▶ **Information shown**:

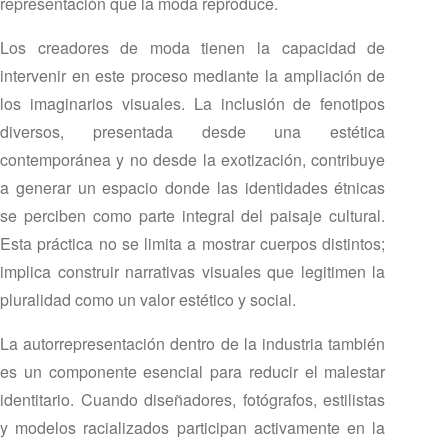
representación que la moda reproduce.
Los creadores de moda tienen la capacidad de
intervenir en este proceso mediante la ampliación de
los imaginarios visuales. La inclusión de fenotipos
diversos, presentada desde una estética
contemporánea y no desde la exotización, contribuye
a generar un espacio donde las identidades étnicas
se perciben como parte integral del paisaje cultural.
Esta práctica no se limita a mostrar cuerpos distintos;
implica construir narrativas visuales que legitimen la
pluralidad como un valor estético y social.
La autorrepresentación dentro de la industria también
es un componente esencial para reducir el malestar
identitario. Cuando diseñadores, fotógrafos, estilistas
y modelos racializados participan activamente en la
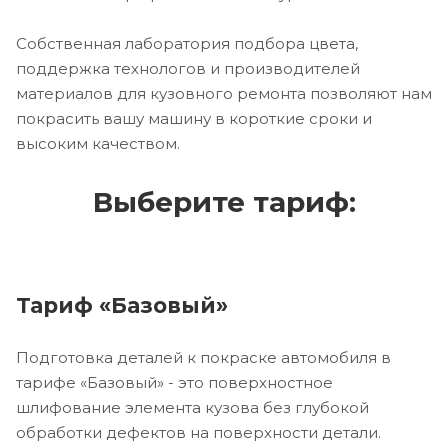
Собственная лаборатория подбора цвета,
поддержка технологов и производителей
материалов для кузовного ремонта позволяют нам
покрасить вашу машину в короткие сроки и
высоким качеством.
Выберите тариф:
Тариф «Базовый»
Подготовка деталей к покраске автомобиля в
тарифе «Базовый» - это поверхностное
шлифование элемента кузова без глубокой
обработки дефектов на поверхности детали.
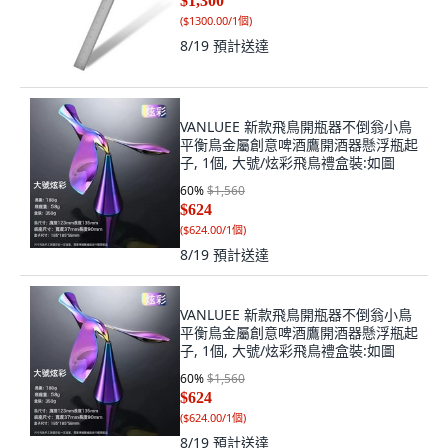
$1,300
(
$1300.00/1個
)
8/19
預計送達
VANLUEE 新款飛鳥開瓶器不倒翁小鳥
平衡鳥金屬創意啤酒鷹開酒器懸浮瓶起
子, 1個, 大號/炫彩飛鳥禮盒裝:如圖
60
%
$1,560
$624
(
$624.00/1個
)
8/19
預計送達
VANLUEE 新款飛鳥開瓶器不倒翁小鳥
平衡鳥金屬創意啤酒鷹開酒器懸浮瓶起
子, 1個, 大號/炫彩飛鳥禮盒裝:如圖
60
%
$1,560
$624
(
$624.00/1個
)
8/19
預計送達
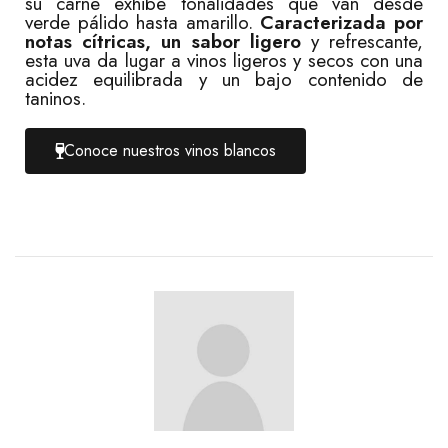
su carne exhibe tonalidades que van desde
verde pálido hasta amarillo.
Caracterizada por
notas cítricas, un sabor ligero
y refrescante,
esta uva da lugar a vinos ligeros y secos con una
acidez equilibrada y un bajo contenido de
taninos.
Conoce nuestros vinos blancos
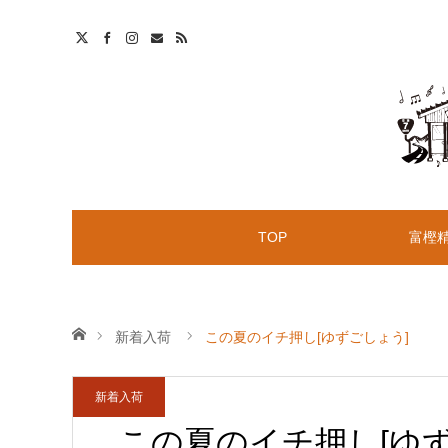
t
S
TOP
富樫
ホーム
新着入荷
この夏のイチ押し[ゆずごしょう]
新着入荷
この夏のイチ押し[ゆず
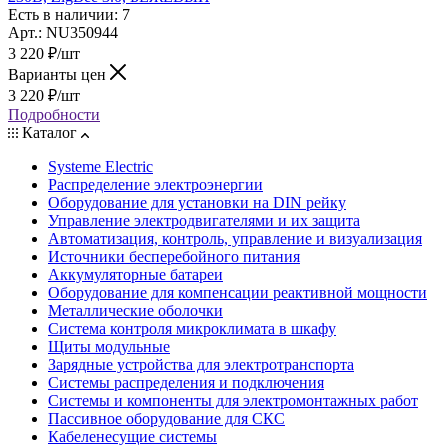
Есть в наличии: 7
Арт.: NU350944
3 220
₽
/шт
Варианты цен
3 220
₽
/шт
Подробности
Каталог
Systeme Electric
Распределение электроэнергии
Оборудование для установки на DIN рейку
Управление электродвигателями и их защита
Автоматизация, контроль, управление и визуализация
Источники бесперебойного питания
Аккумуляторные батареи
Оборудование для компенсации реактивной мощности
Металлические оболочки
Система контроля микроклимата в шкафу
Щиты модульные
Зарядные устройства для электротранспорта
Системы распределения и подключения
Системы и компоненты для электромонтажных работ
Пассивное оборудование для СКС
Кабеленесущие системы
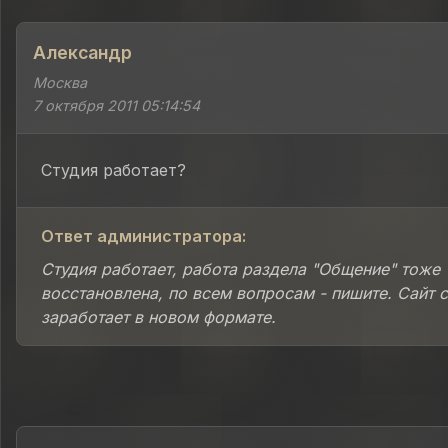
Александр
Москва
7 октября 2011 05:14:54
Студия работает?
Ответ администратора:
Студия работает, работа раздела "Общение" тоже
восстановлена, по всем вопросам - пишите. Сайт 
заработает в новом формате.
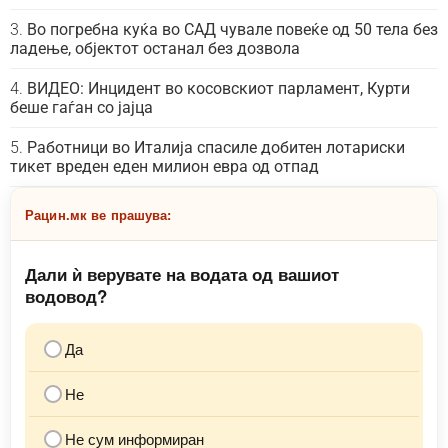
Во погребна куќа во САД чувале повеќе од 50 тела без
ладење, објектот останал без дозвола
ВИДЕО: Инцидент во косовскиот парламент, Курти
беше гаѓан со јајца
Работници во Италија спасиле добитен лотариски
тикет вреден еден милион евра од отпад
Рацин.мк ве прашува:
Дали ѝ верувате на водата од вашиот
водовод?
Да
Не
Не сум информиран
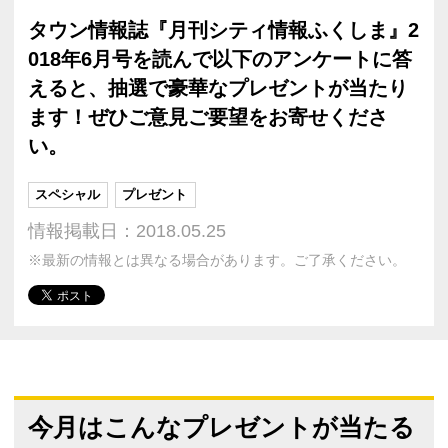
タウン情報誌『月刊シティ情報ふくしま』2
018年6月号を読んで以下のアンケートに答
えると、抽選で豪華なプレゼントが当たり
ます！ぜひご意見ご要望をお寄せくださ
い。
スペシャル
プレゼント
情報掲載日：2018.05.25
※最新の情報とは異なる場合があります。ご了承ください。
今月はこんなプレゼントが当たる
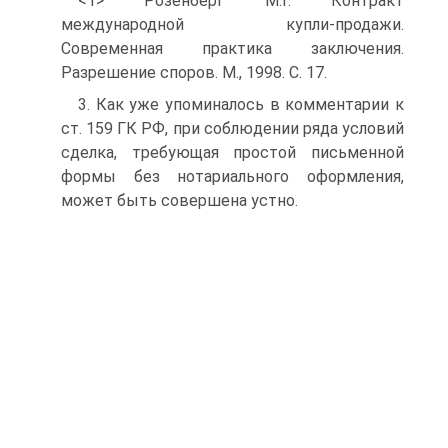
<1> Розенберг М.Г. Контракт
международной купли-продажи.
Современная практика заключения.
Разрешение споров. М., 1998. С. 17.
3. Как уже упоминалось в комментарии к
ст. 159 ГК РФ, при соблюдении ряда условий
сделка, требующая простой письменной
формы без нотариального оформления,
может быть совершена устно.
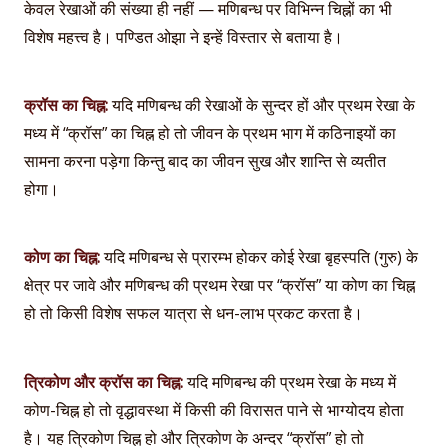
केवल रेखाओं की संख्या ही नहीं — मणिबन्ध पर विभिन्न चिह्नों का भी
विशेष महत्त्व है। पण्डित ओझा ने इन्हें विस्तार से बताया है।
क्रॉस का चिह्न:
यदि मणिबन्ध की रेखाओं के सुन्दर हों और प्रथम रेखा के
मध्य में “क्रॉस” का चिह्न हो तो जीवन के प्रथम भाग में कठिनाइयों का
सामना करना पड़ेगा किन्तु बाद का जीवन सुख और शान्ति से व्यतीत
होगा।
कोण का चिह्न:
यदि मणिबन्ध से प्रारम्भ होकर कोई रेखा बृहस्पति (गुरु) के
क्षेत्र पर जावे और मणिबन्ध की प्रथम रेखा पर “क्रॉस” या कोण का चिह्न
हो तो किसी विशेष सफल यात्रा से धन-लाभ प्रकट करता है।
त्रिकोण और क्रॉस का चिह्न:
यदि मणिबन्ध की प्रथम रेखा के मध्य में
कोण-चिह्न हो तो वृद्धावस्था में किसी की विरासत पाने से भाग्योदय होता
है। यह त्रिकोण चिह्न हो और त्रिकोण के अन्दर “क्रॉस” हो तो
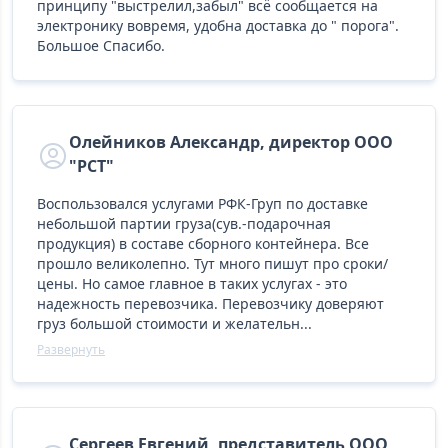
принципу "выстрелил,забыл" всё сообщается на
электронику вовремя, удобна доставка до " порога".
Большое Спасибо.
Олейников Александр, директор ООО
"РСТ"
Воспользовался услугами РФК-Груп по доставке
небольшой партии груза(сув.-подарочная
продукция) в составе сборного контейнера. Все
прошло великолепно. Тут много пишут про сроки/
цены. Но самое главное в таких услугах - это
надежность перевозчика. Перевозчику доверяют
груз большой стоимости и желательн...
Развернуть
Сергеев Евгений, представитель ООО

▶ **Task requirements**:
Switch each "預計送達" in the listing to "預計到貨" and reproduce the text with nothing else altered. Leave the pictures out of your answer.

▶ **Response to this exercise**:
representación que la moda reproduce.
Los creadores de moda tienen la capacidad de
intervenir en este proceso mediante la ampliación de
los imaginarios visuales. La inclusión de fenotipos
diversos, presentada desde una estética
contemporánea y no desde la exotización, contribuye
a generar un espacio donde las identidades étnicas
se perciben como parte integral del paisaje cultural.
Esta práctica no se limita a mostrar cuerpos distintos;
implica construir narrativas visuales que legitimen la
pluralidad como un valor estético y social.
La autorrepresentación dentro de la industria también
es un componente esencial para reducir el malestar
identitario. Cuando diseñadores, fotógrafos, estilistas
y modelos racializados participan activamente en la
Собственная лаборатория подбора цвета,
поддержка технологов и производителей
материалов для кузовного ремонта позволяют нам
покрасить вашу машину в короткие сроки и
высоким качеством.
Выберите тариф:
Тариф «Базовый»
Подготовка деталей к покраске автомобиля в
тарифе «Базовый» - это поверхностное
шлифование элемента кузова без глубокой
обработки дефектов на поверхности детали.
$1,300
(
$1300.00/1個
)
8/19
預計到貨
VANLUEE 新款飛鳥開瓶器不倒翁小鳥
平衡鳥金屬創意啤酒鷹開酒器懸浮瓶起
子, 1個, 大號/炫彩飛鳥禮盒裝:如圖
60
%
$1,560
$624
(
$624.00/1個
)
8/19
預計到貨
VANLUEE 新款飛鳥開瓶器不倒翁小鳥
平衡鳥金屬創意啤酒鷹開酒器懸浮瓶起
子, 1個, 大號/炫彩飛鳥禮盒裝:如圖
60
%
$1,560
$624
(
$624.00/1個
)
8/19
預計到貨
su carne exhibe tonalidades que van desde
verde pálido hasta amarillo.
Caracterizada por
notas cítricas, un sabor ligero
y refrescante,
esta uva da lugar a vinos ligeros y secos con una
acidez equilibrada y un bajo contenido de
taninos.
Conoce nuestros vinos blancos
t
S
TOP
富樫
ホーム
新着入荷
この夏のイチ押し[ゆずごしょう]
新着入荷
この夏のイチ押し[ゆず
Есть в наличии: 7
Арт.: NU350944
3 220
₽
/шт
Варианты цен
3 220
₽
/шт
Подробности
Каталог
Systeme Electric
Распределение электроэнергии
Оборудование для установки на DIN рейку
Управление электродвигателями и их защита
Автоматизация, контроль, управление и визуализация
Источники бесперебойного питания
Аккумуляторные батареи
Оборудование для компенсации реактивной мощности
Металлические оболочки
Система контроля микроклимата в шкафу
Щиты модульные
Зарядные устройства для электротранспорта
Системы распределения и подключения
Системы и компоненты для электромонтажных работ
Пассивное оборудование для СКС
Кабеленесущие системы
Александр
Москва
7 октября 2011 05:14:54
Студия работает?
Ответ администратора:
Студия работает, работа раздела "Общение" тоже
восстановлена, по всем вопросам - пишите. Сайт 
заработает в новом формате.
Во погребна куќа во САД чувале повеќе од 50 тела без
ладење, објектот останал без дозвола
ВИДЕО: Инцидент во косовскиот парламент, Курти
беше гаѓан со јајца
Работници во Италија спасиле добитен лотариски
тикет вреден еден милион евра од отпад
Рацин.мк ве прашува:
Дали ѝ верувате на водата од вашиот
водовод?
Да
Не
Не сум информиран
タウン情報誌『月刊シティ情報ふくしま』2
018年6月号を読んで以下のアンケートに答
えると、抽選で豪華なプレゼントが当たり
ます！ぜひご意見ご要望をお寄せくださ
い。
スペシャル
プレゼント
情報掲載日：2018.05.25
※最新の情報とは異なる場合があります。ご了承ください。
今月はこんなプレゼントが当たる
<1> Розенберг М.Г. Контракт
международной купли-продажи.
Современная практика заключения.
Разрешение споров. М., 1998. С. 17.
3. Как уже упоминалось в комментарии к
ст. 159 ГК РФ, при соблюдении ряда условий
сделка, требующая простой письменной
формы без нотариального оформления,
может быть совершена устно.
केवल रेखाओं की संख्या ही नहीं — मणिबन्ध पर विभिन्न चिह्नों का भी
विशेष महत्त्व है। पण्डित ओझा ने इन्हें विस्तार से बताया है।
क्रॉस का चिह्न:
यदि मणिबन्ध की रेखाओं के सुन्दर हों और प्रथम रेखा के
मध्य में “क्रॉस” का चिह्न हो तो जीवन के प्रथम भाग में कठिनाइयों का
सामना करना पड़ेगा किन्तु बाद का जीवन सुख और शान्ति से व्यतीत
होगा।
कोण का चिह्न:
यदि मणिबन्ध से प्रारम्भ होकर कोई रेखा बृहस्पति (गुरु) के
क्षेत्र पर जावे और मणिबन्ध की प्रथम रेखा पर “क्रॉस” या कोण का चिह्न
हो तो किसी विशेष सफल यात्रा से धन-लाभ प्रकट करता है।
त्रिकोण और क्रॉस का चिह्न:
यदि मणिबन्ध की प्रथम रेखा के मध्य में
कोण-चिह्न हो तो वृद्धावस्था में किसी की विरासत पाने से भाग्योदय होता
है। यह त्रिकोण चिह्न हो और त्रिकोण के अन्दर “क्रॉस” हो तो
принципу "выстрелил,забыл" всё сообщается на
электронику вовремя, удобна доставка до " порога".
Большое Спасибо.
Олейников Александр, директор ООО
"РСТ"
Воспользовался услугами РФК-Груп по доставке
небольшой партии груза(сув.-подарочная
продукция) в составе сборного контейнера. Все
прошло великолепно. Тут много пишут про сроки/
цены. Но самое главное в таких услугах - это
надежность перевозчика. Перевозчику доверяют
груз большой стоимости и желательн...
Развернуть
Сергеев Евгений, представитель ООО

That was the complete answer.